SEJARAH DITERAPKANNYA SISTEM UANG KERTAS DALAM DUNIA PEREKONOMIAN
Uang yang kita kenal sekarang ini mengalami proses perkembangan yang panjang. Pada mulanya, masyarakat belum mengenal pertukaran karena setiap orang berusaha memenuhi kebutuhannnya dengan usaha sendiri. Manusia berburu jika ia lapar, membuat pakaian sendiri dari bahan-bahan yang sederhana, mencari buah-buahan untuk konsumsi sendiri; singkatnya, apa yang diperolehnya itulah yang dimanfaatkan untuk memenuhi kebutuhannya.

* Petunjuk *
#1 Menurut teks sejarah uang kertas, apa yang dilakukan manusia jika ia lapar?
#2 Tolong tuliskan kembali bagian teks sejarah uang kertas, semuanya mulai dari "SEJARAH DITERAPKANNYA SISTEM" sampai "untuk memenuhi kebutuhannya.".
#3 Lanjutkan teks sejarah uang kertas setelah kalimat terakhirnya.
Data ini tidak ada hubungannya dengan teks sejarah uang kertas.

* Kumpulan Data *
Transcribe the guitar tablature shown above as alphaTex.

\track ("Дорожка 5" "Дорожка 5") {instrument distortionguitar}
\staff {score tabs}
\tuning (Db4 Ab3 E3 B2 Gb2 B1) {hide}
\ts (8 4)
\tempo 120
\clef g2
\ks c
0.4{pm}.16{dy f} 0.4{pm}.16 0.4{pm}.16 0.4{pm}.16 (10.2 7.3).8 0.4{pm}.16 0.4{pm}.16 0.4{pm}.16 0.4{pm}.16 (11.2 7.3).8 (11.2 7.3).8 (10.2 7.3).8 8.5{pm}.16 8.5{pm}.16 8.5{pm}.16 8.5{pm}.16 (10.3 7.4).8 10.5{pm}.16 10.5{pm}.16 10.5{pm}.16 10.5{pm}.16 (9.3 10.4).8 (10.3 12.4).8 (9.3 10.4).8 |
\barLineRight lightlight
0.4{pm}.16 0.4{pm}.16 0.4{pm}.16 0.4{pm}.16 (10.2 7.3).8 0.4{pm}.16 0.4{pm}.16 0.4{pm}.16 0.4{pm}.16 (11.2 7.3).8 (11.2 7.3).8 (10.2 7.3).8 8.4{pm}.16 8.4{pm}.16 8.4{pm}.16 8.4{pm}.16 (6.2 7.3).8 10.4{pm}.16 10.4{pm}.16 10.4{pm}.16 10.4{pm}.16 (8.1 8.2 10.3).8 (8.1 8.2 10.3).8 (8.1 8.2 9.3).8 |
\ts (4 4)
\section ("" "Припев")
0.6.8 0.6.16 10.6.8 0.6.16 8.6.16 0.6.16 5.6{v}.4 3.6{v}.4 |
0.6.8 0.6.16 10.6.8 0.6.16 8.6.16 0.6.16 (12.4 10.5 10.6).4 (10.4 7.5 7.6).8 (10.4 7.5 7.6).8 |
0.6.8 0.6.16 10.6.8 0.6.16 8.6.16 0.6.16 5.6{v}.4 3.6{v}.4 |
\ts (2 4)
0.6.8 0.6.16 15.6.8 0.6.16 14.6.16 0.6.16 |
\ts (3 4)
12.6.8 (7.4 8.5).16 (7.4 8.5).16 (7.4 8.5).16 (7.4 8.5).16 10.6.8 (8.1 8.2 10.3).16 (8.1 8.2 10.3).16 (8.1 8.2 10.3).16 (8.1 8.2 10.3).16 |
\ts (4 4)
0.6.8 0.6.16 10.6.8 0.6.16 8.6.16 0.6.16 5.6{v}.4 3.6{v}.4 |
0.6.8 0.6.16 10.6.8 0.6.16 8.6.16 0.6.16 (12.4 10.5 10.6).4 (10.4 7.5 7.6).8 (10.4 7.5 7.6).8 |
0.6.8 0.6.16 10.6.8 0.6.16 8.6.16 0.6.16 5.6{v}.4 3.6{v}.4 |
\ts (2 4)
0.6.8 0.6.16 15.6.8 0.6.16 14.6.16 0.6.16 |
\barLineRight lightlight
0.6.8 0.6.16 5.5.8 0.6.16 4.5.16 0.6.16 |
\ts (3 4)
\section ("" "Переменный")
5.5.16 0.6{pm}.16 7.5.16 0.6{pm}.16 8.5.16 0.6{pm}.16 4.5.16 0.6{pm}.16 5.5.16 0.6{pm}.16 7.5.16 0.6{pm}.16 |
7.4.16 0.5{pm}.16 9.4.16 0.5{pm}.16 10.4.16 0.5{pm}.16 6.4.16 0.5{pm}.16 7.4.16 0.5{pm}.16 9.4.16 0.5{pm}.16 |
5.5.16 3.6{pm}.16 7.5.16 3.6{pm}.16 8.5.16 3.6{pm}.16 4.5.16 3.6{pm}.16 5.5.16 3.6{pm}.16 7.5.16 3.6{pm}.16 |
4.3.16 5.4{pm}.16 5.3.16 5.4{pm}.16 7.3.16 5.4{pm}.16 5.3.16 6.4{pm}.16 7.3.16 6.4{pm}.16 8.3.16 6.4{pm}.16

* Jawaban Akhir *
#1 Manusia berburu.

#2
SEJARAH DITERAPKANNYA SISTEM UANG KERTAS DALAM DUNIA PEREKONOMIAN
Uang yang kita kenal sekarang ini mengalami proses perkembangan yang panjang. Pada mulanya, masyarakat belum mengenal pertukaran karena setiap orang berusaha memenuhi kebutuhannnya dengan usaha sendiri. Manusia berburu jika ia lapar, membuat pakaian sendiri dari bahan-bahan yang sederhana, mencari buah-buahan untuk konsumsi sendiri; singkatnya, apa yang diperolehnya itulah yang dimanfaatkan untuk memenuhi kebutuhannya.

#3
Perkembangan selanjutnya menghadapkan manusia kepada kenyataan bahwa apa yang diproduksi sendiri ternyata tidak cukup untuk memenuhi seluruh kebutuhannya. Untuk memperoleh barang-barang yang tidak dapat dihasilkan sendiri mereka mencari orang yang mau menukarkan barang yang dimilikinya dengan barang lain yang dibutuhkannya. Akibatnya timbul “barter”, yaitu barang yang ditukar dengan barang. Namun pada akhirnya, banyak kesulitan-kesulitan yang dirasakan dengan sistem ini, di antaranya adalah kesulitan untuk menemukan orang yang mempunyai barang yang diinginkan dan juga mau menukarkan barang yang dimilikinya; dan kesulitan untuk memperoleh barang yang dapat dipertukarkan satu sama lainnya dengan nilai pertukaran yang seimbang atau hampir sama nilainya. Untuk mengatasinya, mulailah timbul pikiran-pikiran untuk menggunakan benda-benda tertentu untuk digunakan sebagai alat tukar.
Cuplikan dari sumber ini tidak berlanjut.